Sootless cities: if not for your health, think of the climate

Do low emission zones have the desired effect on air quality? While most attention goes out to the health effects of cleaner city air, a group of German associations stresses the climate effect.

Michael Müller-Görnert

There is much discussion about whether or not low emission zones (LEZs) have any effect on air quality. A report (in German) into the Berlin LEZ teaches us that keeping out the most polluting trucks, delivery vans and passenger vehicles leads to noticeable results. But Amsterdam decided to cancel its LEZ plans for passenger vehicles altogether. According to an article (Dutch) in Dutch newspaper Parool, research institute TNO predicted slight improvement of air quality in 2010, but hardly any effect anymore by the year 2015 because old cars are quickly replaced and drive little anyway.

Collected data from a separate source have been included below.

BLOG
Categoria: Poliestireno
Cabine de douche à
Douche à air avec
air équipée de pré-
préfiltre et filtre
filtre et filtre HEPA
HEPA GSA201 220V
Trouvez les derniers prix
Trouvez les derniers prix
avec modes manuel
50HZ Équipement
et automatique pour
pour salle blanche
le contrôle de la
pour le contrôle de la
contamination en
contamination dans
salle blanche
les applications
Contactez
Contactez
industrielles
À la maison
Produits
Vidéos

A group of four German environmental and consumer associations, Naturschutzbund Deutschland (NABU), the Bund für Umwelt und Naturschutz Deutschland (BUND), Verkehrsclub Deutschland (VCD) and Deutsche Umwelthilfe (DUH), are pleased with the positive report into Berlin's LEZ, but call for more action. In March 2009 they started the Soot free for the climate! campaign. Instead of the health effects of LEZs, which of course they also deem important, they specifically address the climatic effects of locally diminishing black carbon – or soot particles. These particles result from fossil fuels and biomass.

Model
We asked Michael Müller-Görnert of Verkehrsclub Deutschland about the goal and strategy of the campaign and about the first results. “The goal is to push local governments to reduce diesel soot emissions quickly,” Michael says.

“We hold press conferences in several German cities. We've done Munich, Hamburg and today Berlin, and we will be in Stuttgart, Hannover, Cologne and Leipzig. We address specific issues for every city. All of these cities either have a low emission zone or are planning to begin one soon. Today, we highlighted the Berlin LEZ as a model for other cities. A report by the Senate Department for Health, Environment and Consumer Protection shows a 25 per cent reduction of diesel soot due to this zone alone. Mind you, the analysis has seperated the LEZ effects from other effects, like fleet renewal and weather conditions.”

Soot's Arctic foot print causes early melting.

Reflectivity
According to the campaign information black carbon, amongst other things “falls onto snow and ice and changes the overall reflectivity of those surfaces (albedo effect) and accelerates the onset of spring melt. (...) [S]oot emissions from Europe are carried by the prevailing wind currents of the northern hemisphere either over Siberia or directly to the Arctic and are deposited there." The warming potential of black carbon in the arctic region depends on where the emission takes place. Traffic is the major source of black carbon emissions between 40th and 50th northern latitude, which is the location of Central Europe.

Aren't people sceptical, thinking Europe is too far away from the Arctic to effect the reflectiv potential of arctic ice and snow? “We haven't had much critics,” Michael answers. “Most people have heard something about the climate effects of aerosols but are surprised when they learn more. Some aerosols, like sulphates, have a cooling effect, which used to counteract the heating effect of greenhouse gases like carbon dioxide. Due to better diesel quality with low sulphur content and to filter use in the industry, that effect has disappeared and the heating effect of black carbon has become apparent.”

Particle filters
Do not despair: effective diesel particle filters can reduce black carbon emissions by up to 99 per cent. But they are not commonly installed in cars, nor in lorries, busses, ships and construction machines. “We want to make people aware that they can buy effective filters,” Michael says. “We also address the national government to come with financial incentives and regulations for all diesel engines to be equipped with effective filters. And next year we want to take the campaign to the European level.”

The campaign concentrates on diesel emissions of the transportation sector, aiming for one hundred per cent reduction in the European Union by 2020. To achieve this, the associations say, German politics should set ambitious standards, designate local environmental zones and advance existing ones, and expand cycle traffic.

Not so good
To bring together scientists and politicians, the campaigning associations will be organising a workshop on June 19th in Berlin. The workshop is based, in part, on research done by Dr James E. Hansen from the NASA Goddard Institute for Space Studies. Michael explains the cooperation with US scientists: “In Germany we're not so good. There was less political interest in this issue so far and therefore less money for research. We have to raise this subject in the political debate in Germany.”

So there is a lot to be won from German politics. Unless, of course, the findings of Dutch research institute TNO for the Amsterdam LEZ are widely applicable.